Once S. aureus is present, the linker is cut by the protease and the dipeptide is released.
The dipeptide binds to his receptor which is an engineered receptor:
- the extracellular part is the extracellular part of Tap, a dipeptide receptor involved in the chemotaxism
- the intracellular part is the intracellular part of EnvZ, a kinase involved in the osmoregulation
Once the dipeptide is bound, the EnvZ part allows the phosphorylation of OmpR, a transcriptional activator.
Amplification module
The amplification module allows our bacterial strain to amplify the input signal and to produce an output signal = fluorescence.This is also one of our module of modeling.
Internal amplification
Once OmpR is phosphorylated, it allows the production of adenyl cyclase by activating the OmpC promoter.

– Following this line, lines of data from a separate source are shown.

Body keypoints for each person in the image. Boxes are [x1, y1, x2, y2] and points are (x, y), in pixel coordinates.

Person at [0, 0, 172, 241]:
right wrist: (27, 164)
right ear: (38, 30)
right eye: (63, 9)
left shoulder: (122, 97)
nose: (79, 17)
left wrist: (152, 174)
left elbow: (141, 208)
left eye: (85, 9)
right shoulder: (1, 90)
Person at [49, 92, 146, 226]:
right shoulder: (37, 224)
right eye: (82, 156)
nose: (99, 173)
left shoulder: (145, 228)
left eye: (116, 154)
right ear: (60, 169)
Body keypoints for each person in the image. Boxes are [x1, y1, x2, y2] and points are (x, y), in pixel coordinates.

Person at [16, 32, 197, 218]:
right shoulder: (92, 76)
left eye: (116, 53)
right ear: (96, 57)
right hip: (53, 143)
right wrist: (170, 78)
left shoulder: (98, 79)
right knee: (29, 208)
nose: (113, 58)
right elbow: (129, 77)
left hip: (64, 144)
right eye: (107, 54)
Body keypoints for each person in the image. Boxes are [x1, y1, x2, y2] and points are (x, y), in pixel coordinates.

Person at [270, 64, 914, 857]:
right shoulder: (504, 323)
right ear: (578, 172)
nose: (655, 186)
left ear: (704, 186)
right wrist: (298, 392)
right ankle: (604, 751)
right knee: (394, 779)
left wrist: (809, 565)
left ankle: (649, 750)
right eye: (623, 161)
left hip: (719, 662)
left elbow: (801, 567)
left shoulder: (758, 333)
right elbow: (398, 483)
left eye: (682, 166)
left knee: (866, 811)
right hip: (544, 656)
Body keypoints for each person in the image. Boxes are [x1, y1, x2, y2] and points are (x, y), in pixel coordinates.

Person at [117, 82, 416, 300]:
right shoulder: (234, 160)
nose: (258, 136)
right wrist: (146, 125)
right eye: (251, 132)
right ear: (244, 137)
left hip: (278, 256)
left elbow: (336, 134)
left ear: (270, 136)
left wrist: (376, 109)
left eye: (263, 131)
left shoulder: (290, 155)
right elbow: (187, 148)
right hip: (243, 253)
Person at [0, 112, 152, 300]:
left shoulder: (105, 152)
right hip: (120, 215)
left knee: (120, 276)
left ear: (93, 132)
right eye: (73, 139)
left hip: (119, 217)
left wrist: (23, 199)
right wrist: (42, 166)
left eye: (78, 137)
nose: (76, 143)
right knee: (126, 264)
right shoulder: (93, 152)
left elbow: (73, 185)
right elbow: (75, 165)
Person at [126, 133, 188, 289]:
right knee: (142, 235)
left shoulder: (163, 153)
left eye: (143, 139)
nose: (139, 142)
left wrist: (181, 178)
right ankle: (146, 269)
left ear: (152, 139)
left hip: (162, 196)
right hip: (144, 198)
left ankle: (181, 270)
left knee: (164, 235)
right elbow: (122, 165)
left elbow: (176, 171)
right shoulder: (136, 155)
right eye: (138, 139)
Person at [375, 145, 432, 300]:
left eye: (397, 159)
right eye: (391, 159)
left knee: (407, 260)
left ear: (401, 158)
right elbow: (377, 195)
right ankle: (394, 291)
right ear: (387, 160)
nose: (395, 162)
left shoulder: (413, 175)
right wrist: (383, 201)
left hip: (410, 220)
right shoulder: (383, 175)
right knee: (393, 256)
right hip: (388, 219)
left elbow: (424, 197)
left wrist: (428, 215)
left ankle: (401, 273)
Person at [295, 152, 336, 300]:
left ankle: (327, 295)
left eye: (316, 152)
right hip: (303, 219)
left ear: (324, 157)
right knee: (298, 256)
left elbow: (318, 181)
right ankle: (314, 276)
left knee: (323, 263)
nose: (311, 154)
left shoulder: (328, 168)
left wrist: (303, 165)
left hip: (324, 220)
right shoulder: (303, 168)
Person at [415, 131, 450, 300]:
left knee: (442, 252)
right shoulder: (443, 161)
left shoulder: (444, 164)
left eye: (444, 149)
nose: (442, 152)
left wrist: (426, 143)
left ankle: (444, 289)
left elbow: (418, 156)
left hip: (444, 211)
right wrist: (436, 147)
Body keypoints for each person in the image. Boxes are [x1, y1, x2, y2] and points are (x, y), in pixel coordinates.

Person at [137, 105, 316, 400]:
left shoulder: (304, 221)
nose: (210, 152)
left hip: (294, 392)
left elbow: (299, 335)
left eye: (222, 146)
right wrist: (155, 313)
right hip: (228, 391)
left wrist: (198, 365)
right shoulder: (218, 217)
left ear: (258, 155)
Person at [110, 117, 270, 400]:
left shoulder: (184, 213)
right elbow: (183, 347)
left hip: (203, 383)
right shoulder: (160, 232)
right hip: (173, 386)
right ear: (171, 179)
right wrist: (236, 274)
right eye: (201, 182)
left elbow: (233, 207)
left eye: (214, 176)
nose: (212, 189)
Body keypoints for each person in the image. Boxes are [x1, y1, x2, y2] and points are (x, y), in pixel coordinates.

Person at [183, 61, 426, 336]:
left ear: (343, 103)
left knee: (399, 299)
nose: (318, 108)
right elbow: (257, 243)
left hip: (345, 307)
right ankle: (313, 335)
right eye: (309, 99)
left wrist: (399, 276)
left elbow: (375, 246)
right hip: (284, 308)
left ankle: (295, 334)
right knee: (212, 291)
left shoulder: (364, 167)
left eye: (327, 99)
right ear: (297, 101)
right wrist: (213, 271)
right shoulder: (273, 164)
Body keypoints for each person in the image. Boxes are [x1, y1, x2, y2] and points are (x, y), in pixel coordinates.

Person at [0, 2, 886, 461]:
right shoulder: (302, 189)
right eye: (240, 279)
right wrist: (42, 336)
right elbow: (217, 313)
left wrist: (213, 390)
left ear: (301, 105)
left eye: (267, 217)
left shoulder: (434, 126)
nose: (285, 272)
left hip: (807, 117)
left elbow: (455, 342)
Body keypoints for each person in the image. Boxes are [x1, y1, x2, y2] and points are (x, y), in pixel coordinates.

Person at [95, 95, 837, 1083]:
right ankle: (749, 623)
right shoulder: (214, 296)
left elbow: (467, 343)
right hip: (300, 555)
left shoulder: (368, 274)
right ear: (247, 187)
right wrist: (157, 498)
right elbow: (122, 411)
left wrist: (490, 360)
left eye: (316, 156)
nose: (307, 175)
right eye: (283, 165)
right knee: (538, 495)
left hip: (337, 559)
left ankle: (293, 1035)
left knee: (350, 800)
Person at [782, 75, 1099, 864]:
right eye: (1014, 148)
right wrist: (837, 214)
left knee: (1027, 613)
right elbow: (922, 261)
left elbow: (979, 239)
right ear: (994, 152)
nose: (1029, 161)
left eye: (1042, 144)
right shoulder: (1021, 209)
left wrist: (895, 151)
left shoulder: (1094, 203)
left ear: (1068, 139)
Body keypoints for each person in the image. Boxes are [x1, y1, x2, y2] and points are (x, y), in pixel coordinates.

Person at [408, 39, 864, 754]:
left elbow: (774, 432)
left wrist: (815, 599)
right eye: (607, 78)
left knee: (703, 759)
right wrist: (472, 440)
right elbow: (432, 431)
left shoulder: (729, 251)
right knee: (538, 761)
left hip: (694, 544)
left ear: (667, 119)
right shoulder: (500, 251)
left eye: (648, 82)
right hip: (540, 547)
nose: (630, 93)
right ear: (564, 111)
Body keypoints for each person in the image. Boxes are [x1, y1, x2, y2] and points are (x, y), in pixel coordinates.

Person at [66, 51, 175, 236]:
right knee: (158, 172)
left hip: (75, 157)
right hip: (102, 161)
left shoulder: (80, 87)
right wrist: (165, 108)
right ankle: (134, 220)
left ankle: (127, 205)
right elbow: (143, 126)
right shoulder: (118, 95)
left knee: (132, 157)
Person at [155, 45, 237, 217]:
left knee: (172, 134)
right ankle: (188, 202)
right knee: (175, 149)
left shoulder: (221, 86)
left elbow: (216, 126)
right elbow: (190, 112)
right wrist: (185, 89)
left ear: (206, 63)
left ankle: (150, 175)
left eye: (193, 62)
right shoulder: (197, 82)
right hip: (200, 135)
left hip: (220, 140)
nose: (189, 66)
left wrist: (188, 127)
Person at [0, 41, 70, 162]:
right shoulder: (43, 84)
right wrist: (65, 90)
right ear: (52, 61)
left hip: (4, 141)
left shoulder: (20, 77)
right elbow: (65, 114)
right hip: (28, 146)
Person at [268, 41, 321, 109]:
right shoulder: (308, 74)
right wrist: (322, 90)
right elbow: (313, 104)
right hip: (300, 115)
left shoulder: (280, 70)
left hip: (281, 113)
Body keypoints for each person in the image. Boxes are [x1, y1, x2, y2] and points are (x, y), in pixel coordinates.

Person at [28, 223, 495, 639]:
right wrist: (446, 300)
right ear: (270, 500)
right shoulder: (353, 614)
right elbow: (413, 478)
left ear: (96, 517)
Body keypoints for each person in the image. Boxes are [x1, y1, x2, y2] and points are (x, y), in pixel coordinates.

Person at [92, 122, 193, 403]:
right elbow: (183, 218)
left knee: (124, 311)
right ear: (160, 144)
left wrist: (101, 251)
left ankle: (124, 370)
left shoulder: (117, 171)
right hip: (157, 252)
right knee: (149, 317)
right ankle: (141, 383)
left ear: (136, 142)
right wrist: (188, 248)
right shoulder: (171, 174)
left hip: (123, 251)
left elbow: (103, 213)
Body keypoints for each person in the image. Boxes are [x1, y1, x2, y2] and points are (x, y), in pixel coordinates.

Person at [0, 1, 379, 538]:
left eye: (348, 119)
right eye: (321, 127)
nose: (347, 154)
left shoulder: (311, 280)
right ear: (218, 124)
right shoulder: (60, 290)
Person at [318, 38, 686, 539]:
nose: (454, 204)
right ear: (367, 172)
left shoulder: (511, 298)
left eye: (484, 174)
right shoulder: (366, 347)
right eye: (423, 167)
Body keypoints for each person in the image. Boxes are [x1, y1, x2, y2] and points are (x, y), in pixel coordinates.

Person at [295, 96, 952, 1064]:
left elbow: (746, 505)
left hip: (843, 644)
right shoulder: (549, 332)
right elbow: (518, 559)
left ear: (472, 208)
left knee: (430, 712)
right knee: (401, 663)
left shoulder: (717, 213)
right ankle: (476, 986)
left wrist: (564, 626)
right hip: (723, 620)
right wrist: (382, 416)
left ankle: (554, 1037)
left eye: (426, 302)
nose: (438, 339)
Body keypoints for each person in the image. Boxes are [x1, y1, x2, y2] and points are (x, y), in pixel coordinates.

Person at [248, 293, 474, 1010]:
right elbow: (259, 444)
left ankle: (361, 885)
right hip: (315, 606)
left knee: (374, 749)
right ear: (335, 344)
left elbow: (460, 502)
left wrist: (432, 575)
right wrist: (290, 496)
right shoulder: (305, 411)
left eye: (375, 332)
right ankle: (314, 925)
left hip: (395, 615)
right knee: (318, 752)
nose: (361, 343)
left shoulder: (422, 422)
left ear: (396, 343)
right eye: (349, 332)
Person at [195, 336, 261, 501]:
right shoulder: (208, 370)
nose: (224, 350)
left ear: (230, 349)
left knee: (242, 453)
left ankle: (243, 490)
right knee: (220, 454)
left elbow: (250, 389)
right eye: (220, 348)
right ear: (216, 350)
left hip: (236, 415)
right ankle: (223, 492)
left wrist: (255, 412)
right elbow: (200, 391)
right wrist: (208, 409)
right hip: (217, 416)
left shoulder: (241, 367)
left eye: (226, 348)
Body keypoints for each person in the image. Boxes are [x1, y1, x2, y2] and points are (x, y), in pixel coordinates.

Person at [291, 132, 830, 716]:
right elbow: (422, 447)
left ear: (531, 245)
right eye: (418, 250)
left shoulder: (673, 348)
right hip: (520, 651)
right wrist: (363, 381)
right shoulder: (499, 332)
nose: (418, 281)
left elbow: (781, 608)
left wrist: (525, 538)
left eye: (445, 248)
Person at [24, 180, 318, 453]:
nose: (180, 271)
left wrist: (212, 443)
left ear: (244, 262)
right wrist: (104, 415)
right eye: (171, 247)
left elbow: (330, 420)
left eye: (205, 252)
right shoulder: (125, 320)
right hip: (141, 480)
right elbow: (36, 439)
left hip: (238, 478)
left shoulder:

Adenyl cyclase is an enzyme which catalyse the conversion of ATP (Adenosine Tri-Phosphate) to cAMP (cyclic Adenosine Mono-Phosphate).
cAMP binds to CRP (C-reactive protein) and then this complex allows the production of AraC by activating the pMalT promoter.
In the presence of arabinose, AraC, with cAMP-CRP, activates the pAraBAD promoter, forming thus an "AND" gate, which allow the production of:
- adenyl cyclase which reproduce cAMP, forming thus an amplification loop
- GFP (Green Fluorescent Protein) = our output signal
External amplification
When one bacterium detecte S. aureus, it produces a lot of GFP and cAMP. cAMP can diffuse through the membrane and activates the amplification loop in all the neighbourings bacteria which can thus produce a lot of GFP and cAMP.The result is an entire population which produce GFP whereas only one bacterium has detected the pathogen in the first place.